Für die Tandemzelle beschichten die Fachleute handelsübliches Float- oder Flachglas auf beiden Seiten mit halbleitenden Materialien. Bei Sonneneinstrahlung absorbiert eine Modul-Seite das kurzwellige Licht. Gleichzeitig dringt das langwellige Licht durch die obere Glasschicht und wird auf der Umkehrseite aufgenommen. Dabei setzt das Modul auf der Umkehr- oder Kathodenseite Wasserstoff und auf der oberen Anodenseite Sauerstoff frei.
Die Fraunhofer-Wissenschaftler:innen entwickelten über die dreijährige Laufzeit des Projektes hochreine Halbleitermaterialien, die sie mit besonders schonenden Beschichtungsverfahren aufbringen. Dadurch sind sie nach eigenen Angaben in der Lage, die Wasserstoffausbeute des Prozesses zu erhöhen. Wie Wasserstoff aus Sonnenenergie wettbewerbsfähig werden kann, hatte zuletzt das Helmholz-Zentrum Berlin untersucht.
Skalierbare H2-Produktion über PV-Module
Die im Modul verknüpften Photovoltaik-Elemente versorgen das System mit einer zusätzlichen Spannung: Sie wirkt wie ein Turbo, der die Aktivität beschleunigt und den Wirkungsgrad zusätzlich steigert. Die kompakten Elemente können „ohne negative Nebeneffekte” nach Bedarf zusammengeschaltet werden, von einem Einzelmodul bis zu weiten Areale. Dr. Arno Görne, Gruppenleiter Funktionswerkstoffe für hybride Mikrosysteme am Fraunhofer-Institut für Keramische Technologien und Systeme IKTS, erläutert:
„Über die Gasphase bauen wir Nanometer-dicke Schichten auf dem Glas auf. Die dabei entstehenden Strukturen haben einen großen Einfluss auf die Reaktor-Aktivität, zusätzlich zu den eigentlichen Materialeigenschaften, die wir ebenfalls optimiert haben.”

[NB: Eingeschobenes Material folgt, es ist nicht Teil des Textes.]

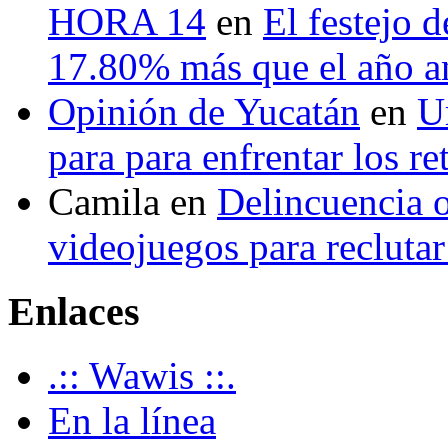
HORA 14
en
El festejo 
17.80% más que el año 
Opinión de Yucatán
en
U
para para enfrentar los re
Camila
en
Delincuencia o
videojuegos para recluta
Enlaces
.:: Wawis ::.
En la línea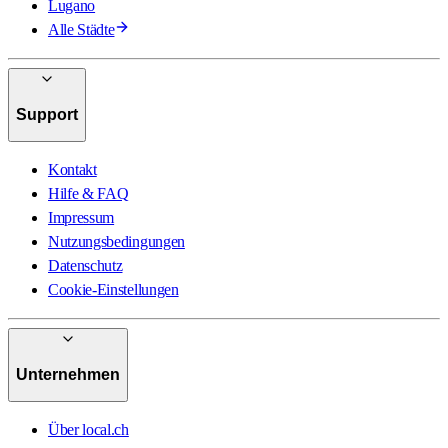
Lugano
Alle Städte
Support
Kontakt
Hilfe & FAQ
Impressum
Nutzungsbedingungen
Datenschutz
Cookie-Einstellungen
Unternehmen
Über local.ch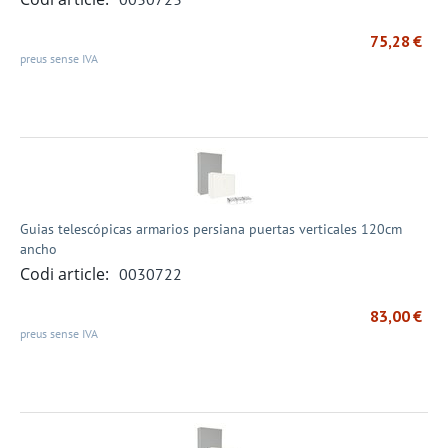
75,28
€
preus sense IVA
Guias telescópicas armarios persiana puertas verticales 120cm
ancho
Codi article:
0030722
83,00
€
preus sense IVA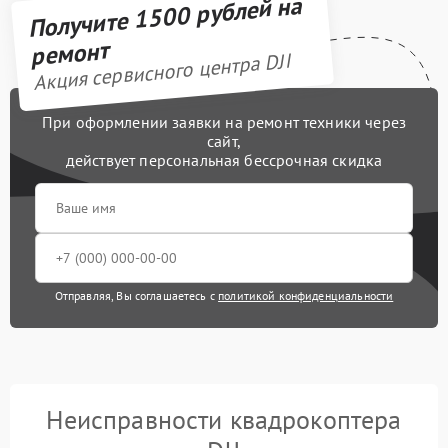
Получите 1500 рублей на
ремонт
Акция сервисного центра DJI
При оформлении заявки на ремонт техники через
сайт,
действует персональная бессрочная скидка
Отправляя, Вы соглашаетесь с
политикой конфиденциальности
Неисправности квадрокоптера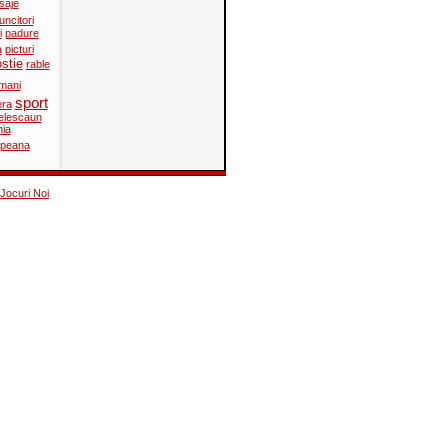
saje
ncitori
i
padure
a
picturi
ostie
rable
mani
sport
era
elescaun
nia
opeana
Jocuri Noi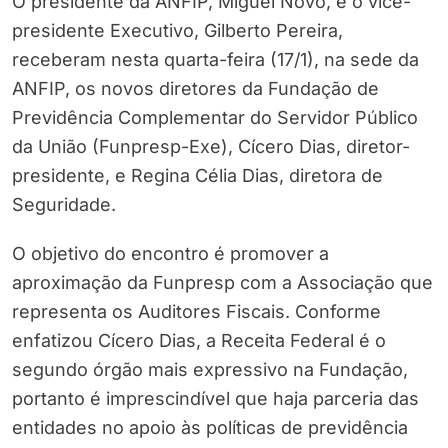
O presidente da ANFIP, Miguel Nôvo, e o vice-
presidente Executivo, Gilberto Pereira,
receberam nesta quarta-feira (17/1), na sede da
ANFIP, os novos diretores da Fundação de
Previdência Complementar do Servidor Público
da União (Funpresp-Exe), Cícero Dias, diretor-
presidente, e Regina Célia Dias, diretora de
Seguridade.
O objetivo do encontro é promover a
aproximação da Funpresp com a Associação que
representa os Auditores Fiscais. Conforme
enfatizou Cícero Dias, a Receita Federal é o
segundo órgão mais expressivo na Fundação,
portanto é imprescindível que haja parceria das
entidades no apoio às políticas de previdência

Das Ergebnis ist ein Reaktor, dessen aktive Fläche einen halben Quadratmeter misst. Getrennt vom Sauerstoff erzeugt er den Wasserstoff, der unmittelbar aufgefangen und quantifiziert werden kann. Aktuell erbringt ein einzelnes Modul bei europäischer Sonneneinstrahlung eine Leistung von über 30 Kilo Wasserstoff pro Jahr auf 100 Quadratmeter. Mit dieser Ausbeute könnte beispielsweise ein Wasserstoff-Auto 15 bis 20.000 Kilometer zurücklegen.
Kompetenzen verketten
Das Projekt sehen die Institute als gelungenes Beispiel für die institutsübergreifende Zusammenarbeit. Im Rahmen des nun abgeschlossenen Vorhabens erforschte das Fraunhofer IKTS Materialien und Prozessierungen für die fotoaktive Schicht. Die Kolleg:innen des Fraunhofer-Instituts für Schicht- und Oberflächentechnik IST brachten ihre Erfahrung in der Großflächenbeschichtung mittels physikalischer Gasphasenabscheidung ein. Das Reaktordesign, die Fertigung und Evaluierung der Module oblag den Expert:innen des Fraunhofer-Centers für Silizium-Photovoltaik CSP.
Die Funktionalität von Modul und Zusammenschaltung haben die Projektpartner laut Pressemitteilung des Fraunhofer IKTS „in zahlreichen Feldversuchen” bewiesen. Doch die Fraunhofer-Teams, die ihren Reaktor erstmals im Juni auf der Fachmesse Achema 2024 präsentierten, planen bereits die nächsten Schritte. Zum einen wollen sie ihre Instituts-Zusammenarbeit in einem Folgeprojekt fortsetzen, zum anderen wollen sie ihre Lösung in Kooperation mit Wirtschaftsunternehmen „in verschiedene Richtungen” weiterentwickeln.